With STATUPDATE ON (or TRUE), statistics are updated automatically regardless of whether the table is initially empty. If STATUPDATE is used, the current user must be either the table owner or a superuser. If STATUPDATE is not specified, only INSERT permission is required.

With STATUPDATE OFF (or FALSE), statistics are never updated.

ESCAPE

When this option is specified, the backslash character (\) in input data is treated as an escape character. The character that immediately follows the backslash character is loaded into the table as part of the current column value, even if it is a character that normally serves a special purpose. For example, you can use this option to escape the delimiter character, a quote, an embedded newline, or the escape character itself when any of these characters is a legitimate part of a column value.

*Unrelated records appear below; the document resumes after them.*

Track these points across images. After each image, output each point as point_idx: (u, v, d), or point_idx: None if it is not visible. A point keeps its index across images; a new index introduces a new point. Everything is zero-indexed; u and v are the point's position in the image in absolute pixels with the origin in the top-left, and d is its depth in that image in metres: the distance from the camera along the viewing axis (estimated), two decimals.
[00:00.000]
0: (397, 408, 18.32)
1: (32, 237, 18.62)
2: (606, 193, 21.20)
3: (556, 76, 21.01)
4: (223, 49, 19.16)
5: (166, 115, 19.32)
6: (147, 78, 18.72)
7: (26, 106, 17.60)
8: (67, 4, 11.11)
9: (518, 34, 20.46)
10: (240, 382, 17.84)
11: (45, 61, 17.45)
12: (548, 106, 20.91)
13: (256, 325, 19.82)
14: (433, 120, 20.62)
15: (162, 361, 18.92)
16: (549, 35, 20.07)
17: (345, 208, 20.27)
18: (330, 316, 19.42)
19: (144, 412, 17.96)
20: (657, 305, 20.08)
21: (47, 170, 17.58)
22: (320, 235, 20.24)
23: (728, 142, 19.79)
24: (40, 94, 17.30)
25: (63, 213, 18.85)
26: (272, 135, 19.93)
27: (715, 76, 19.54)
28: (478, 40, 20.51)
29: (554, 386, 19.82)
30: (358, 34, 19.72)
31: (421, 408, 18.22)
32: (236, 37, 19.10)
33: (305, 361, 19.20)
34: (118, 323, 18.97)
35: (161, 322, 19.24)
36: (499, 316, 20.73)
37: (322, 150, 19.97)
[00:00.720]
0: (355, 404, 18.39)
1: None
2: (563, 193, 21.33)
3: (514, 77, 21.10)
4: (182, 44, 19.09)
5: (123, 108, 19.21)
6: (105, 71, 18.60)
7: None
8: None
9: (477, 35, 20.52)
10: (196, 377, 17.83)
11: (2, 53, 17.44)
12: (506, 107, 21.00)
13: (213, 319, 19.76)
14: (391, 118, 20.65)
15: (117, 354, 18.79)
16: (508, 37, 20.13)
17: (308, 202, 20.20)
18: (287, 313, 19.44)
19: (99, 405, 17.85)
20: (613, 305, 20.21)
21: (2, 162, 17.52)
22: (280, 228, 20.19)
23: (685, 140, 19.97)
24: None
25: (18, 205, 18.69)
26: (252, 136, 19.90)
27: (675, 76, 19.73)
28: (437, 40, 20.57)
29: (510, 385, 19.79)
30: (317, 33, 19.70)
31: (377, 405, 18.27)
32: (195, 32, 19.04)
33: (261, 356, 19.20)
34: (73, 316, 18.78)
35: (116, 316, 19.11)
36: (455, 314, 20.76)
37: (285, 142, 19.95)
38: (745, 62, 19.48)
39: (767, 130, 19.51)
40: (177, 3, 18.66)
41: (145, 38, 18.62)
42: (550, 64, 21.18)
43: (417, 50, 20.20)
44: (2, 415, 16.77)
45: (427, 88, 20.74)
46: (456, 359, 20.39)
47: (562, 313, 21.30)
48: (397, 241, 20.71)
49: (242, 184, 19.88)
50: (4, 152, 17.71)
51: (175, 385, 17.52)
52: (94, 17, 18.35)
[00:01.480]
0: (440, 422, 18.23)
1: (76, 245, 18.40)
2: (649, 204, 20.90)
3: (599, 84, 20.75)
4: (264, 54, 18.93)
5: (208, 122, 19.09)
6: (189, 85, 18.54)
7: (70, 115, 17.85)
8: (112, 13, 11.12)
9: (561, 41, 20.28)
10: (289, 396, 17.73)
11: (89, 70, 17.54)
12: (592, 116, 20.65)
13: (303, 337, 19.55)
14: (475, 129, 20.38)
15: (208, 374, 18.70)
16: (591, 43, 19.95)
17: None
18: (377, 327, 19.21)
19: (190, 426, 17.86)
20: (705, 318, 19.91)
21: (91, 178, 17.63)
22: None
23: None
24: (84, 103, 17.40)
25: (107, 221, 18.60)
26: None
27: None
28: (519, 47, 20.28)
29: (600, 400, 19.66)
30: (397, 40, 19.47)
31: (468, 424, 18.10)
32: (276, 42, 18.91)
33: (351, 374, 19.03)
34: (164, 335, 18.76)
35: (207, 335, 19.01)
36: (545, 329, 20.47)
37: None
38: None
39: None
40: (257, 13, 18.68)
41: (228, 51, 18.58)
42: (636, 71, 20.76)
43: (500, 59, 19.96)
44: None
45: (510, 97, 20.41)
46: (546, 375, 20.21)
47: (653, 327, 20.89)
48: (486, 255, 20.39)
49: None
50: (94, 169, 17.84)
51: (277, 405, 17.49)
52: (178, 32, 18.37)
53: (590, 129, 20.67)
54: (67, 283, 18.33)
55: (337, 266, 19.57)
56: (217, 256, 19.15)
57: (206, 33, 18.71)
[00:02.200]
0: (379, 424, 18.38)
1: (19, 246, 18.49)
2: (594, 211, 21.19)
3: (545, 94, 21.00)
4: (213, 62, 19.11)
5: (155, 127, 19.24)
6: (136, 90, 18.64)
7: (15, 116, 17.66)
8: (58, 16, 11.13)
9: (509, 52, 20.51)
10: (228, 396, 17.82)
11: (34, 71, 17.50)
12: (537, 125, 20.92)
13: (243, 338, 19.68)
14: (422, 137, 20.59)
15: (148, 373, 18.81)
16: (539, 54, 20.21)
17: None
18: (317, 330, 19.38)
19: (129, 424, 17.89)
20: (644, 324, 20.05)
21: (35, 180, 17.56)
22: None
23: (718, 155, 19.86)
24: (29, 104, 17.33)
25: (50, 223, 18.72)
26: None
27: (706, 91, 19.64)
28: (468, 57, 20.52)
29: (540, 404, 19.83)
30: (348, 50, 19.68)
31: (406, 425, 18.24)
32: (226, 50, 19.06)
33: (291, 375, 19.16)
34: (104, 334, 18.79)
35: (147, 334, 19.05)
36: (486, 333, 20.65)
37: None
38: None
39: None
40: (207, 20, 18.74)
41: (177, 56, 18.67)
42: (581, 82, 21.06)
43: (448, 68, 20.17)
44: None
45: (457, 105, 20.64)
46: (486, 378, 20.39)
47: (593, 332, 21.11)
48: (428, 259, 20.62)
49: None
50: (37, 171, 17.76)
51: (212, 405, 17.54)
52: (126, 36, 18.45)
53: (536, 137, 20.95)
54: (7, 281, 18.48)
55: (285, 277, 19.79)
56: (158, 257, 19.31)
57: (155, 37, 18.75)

If you specify the ESCAPE option in combination with the REMOVEQUOTES option, you can escape and retain quotes (' or ") that might otherwise be removed. The default null string, \N, works as is, but can also be escaped in the input data as \\N. As long as you do not specify an alternative null string with the NULL AS option, \N and \\N produce the same results.

Note

The control character 0x00 (NUL) cannot be escaped and should be removed from the input data or converted. This character is treated as an end of record (EOR) marker, causing the remainder of the record to be truncated.

You cannot use the ESCAPE option for FIXEDWIDTH loads, and you cannot specify the escape character itself; the escape character is always the backslash character. Also, you must ensure that the input data contains the escape character in the appropriate places.

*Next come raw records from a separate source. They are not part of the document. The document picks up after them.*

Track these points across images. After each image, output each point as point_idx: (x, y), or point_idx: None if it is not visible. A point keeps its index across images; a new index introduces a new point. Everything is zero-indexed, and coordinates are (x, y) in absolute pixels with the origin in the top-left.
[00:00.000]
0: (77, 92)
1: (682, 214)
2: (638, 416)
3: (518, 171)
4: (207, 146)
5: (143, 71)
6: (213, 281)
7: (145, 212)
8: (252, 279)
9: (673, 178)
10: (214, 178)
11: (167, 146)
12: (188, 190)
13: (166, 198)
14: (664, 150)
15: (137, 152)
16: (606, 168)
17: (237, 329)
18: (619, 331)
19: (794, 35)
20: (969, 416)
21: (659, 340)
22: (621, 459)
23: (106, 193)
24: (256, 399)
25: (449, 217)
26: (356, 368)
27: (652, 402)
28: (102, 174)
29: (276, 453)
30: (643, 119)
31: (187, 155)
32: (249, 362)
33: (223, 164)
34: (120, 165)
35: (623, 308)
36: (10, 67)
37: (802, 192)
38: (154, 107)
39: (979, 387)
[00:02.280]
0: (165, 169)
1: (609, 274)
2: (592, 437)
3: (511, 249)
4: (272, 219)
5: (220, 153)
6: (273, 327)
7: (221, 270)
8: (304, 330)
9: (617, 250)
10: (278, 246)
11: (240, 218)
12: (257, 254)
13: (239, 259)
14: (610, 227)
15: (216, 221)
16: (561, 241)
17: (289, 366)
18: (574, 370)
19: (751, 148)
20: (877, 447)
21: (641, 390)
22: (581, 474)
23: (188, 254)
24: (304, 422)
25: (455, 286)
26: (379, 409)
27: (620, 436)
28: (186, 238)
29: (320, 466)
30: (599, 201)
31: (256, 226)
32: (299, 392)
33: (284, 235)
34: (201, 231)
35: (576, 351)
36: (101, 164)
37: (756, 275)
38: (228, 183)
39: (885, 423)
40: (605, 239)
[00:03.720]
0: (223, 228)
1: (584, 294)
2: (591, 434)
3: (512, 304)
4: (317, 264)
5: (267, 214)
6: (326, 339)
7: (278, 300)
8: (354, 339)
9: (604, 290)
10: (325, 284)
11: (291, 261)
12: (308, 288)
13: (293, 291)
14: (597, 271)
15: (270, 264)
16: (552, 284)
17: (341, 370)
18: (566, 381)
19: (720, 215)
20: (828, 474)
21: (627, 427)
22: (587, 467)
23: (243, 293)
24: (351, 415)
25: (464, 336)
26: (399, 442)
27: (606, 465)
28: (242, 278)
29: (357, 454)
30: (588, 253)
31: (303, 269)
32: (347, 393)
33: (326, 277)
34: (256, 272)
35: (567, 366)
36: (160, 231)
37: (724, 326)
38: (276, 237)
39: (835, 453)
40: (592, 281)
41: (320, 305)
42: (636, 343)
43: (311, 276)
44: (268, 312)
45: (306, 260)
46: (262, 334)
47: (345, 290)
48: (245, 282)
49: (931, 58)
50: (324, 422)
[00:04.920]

Here are some examples of input data and the resulting loaded data when the ESCAPE option is specified. The result for row 4 assumes that the REMOVEQUOTES option is also specified. The input data consists of two pipe-delimited fields:

1|The quick brown fox\[newline]
jumped over the lazy dog.
2| A\\B\\C
3| A \| B \| C
4| 'A Midsummer Night\'s Dream'

The data loaded into column 2 looks like this:

The quick brown fox
jumped over the lazy dog.
A\B\C
A|B|C
A Midsummer Night's Dream

Note

Applying the escape character to the input data for a load is the responsibility of the user. One exception to this requirement is when you reload data that was previously unloaded with the ESCAPE option. In this case, the data will already contain the necessary escape characters.

The ESCAPE option does not interpret octal, hex, unicode, or other escape sequence notation. For example, if your source data contains the octal linefeed value (\012) and you try to load this data with the ESCAPE option, Amazon Redshift loads the value 012 into the table and does not interpret this value as a linefeed that is being escaped.

In order to escape newlines in data that originates from Windows platforms, you might need to use two escape characters: one for the carriage return and one for the linefeed. Alternatively, you can remove the carriage returns before loading the file (for example, by using the dos2unix utility).

ROUNDEC

Rounds up numeric values when the scale of the input value is greater than the scale of the column. By default, COPY truncates values when necessary to fit the scale of the column. For example, if a value of 20.259 is loaded into a DECIMAL(8,2) column, COPY truncates the value to 20.25 by default. If ROUNDEC is specified, COPY rounds the value to 20.26. The INSERT command always rounds values when necessary to match the column's scale, so a COPY command with the ROUNDEC option behaves the same as an INSERT command.